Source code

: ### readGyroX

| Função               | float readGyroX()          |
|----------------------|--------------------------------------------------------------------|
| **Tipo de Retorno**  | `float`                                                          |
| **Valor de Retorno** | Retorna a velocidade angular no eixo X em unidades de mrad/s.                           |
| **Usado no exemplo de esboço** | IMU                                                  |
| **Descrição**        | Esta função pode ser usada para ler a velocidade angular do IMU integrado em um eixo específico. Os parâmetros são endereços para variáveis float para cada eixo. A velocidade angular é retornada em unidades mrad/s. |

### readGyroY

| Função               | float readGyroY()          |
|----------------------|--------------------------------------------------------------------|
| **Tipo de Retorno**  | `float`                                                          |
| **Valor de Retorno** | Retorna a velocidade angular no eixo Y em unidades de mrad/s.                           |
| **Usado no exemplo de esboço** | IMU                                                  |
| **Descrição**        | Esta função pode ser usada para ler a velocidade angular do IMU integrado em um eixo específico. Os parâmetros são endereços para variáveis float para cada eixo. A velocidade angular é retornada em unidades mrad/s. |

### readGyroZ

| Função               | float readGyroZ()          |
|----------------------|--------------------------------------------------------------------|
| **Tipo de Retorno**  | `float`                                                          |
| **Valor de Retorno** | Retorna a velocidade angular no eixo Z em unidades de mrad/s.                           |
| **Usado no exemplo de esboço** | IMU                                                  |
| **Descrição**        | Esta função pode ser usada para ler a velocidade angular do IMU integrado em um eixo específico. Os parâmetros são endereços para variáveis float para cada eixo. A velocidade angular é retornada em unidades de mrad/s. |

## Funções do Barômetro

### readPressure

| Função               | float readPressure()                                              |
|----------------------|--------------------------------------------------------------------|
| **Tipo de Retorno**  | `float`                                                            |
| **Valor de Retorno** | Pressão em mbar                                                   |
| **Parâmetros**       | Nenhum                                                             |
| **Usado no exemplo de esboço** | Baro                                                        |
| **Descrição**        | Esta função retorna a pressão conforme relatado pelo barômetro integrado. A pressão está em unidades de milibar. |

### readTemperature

####################

Please retype the listing word for word, from its first line through the line containing "Y em unidades", and add nothing else.

◆ ANSWER SPACE ◆
Source code

: ### readGyroX

| Função               | float readGyroX()          |
|----------------------|--------------------------------------------------------------------|
| **Tipo de Retorno**  | `float`                                                          |
| **Valor de Retorno** | Retorna a velocidade angular no eixo X em unidades de mrad/s.                           |
| **Usado no exemplo de esboço** | IMU                                                  |
| **Descrição**        | Esta função pode ser usada para ler a velocidade angular do IMU integrado em um eixo específico. Os parâmetros são endereços para variáveis float para cada eixo. A velocidade angular é retornada em unidades mrad/s. |

### readGyroY

| Função               | float readGyroY()          |
|----------------------|--------------------------------------------------------------------|
| **Tipo de Retorno**  | `float`                                                          |
| **Valor de Retorno** | Retorna a velocidade angular no eixo Y em unidades de mrad/s.                           |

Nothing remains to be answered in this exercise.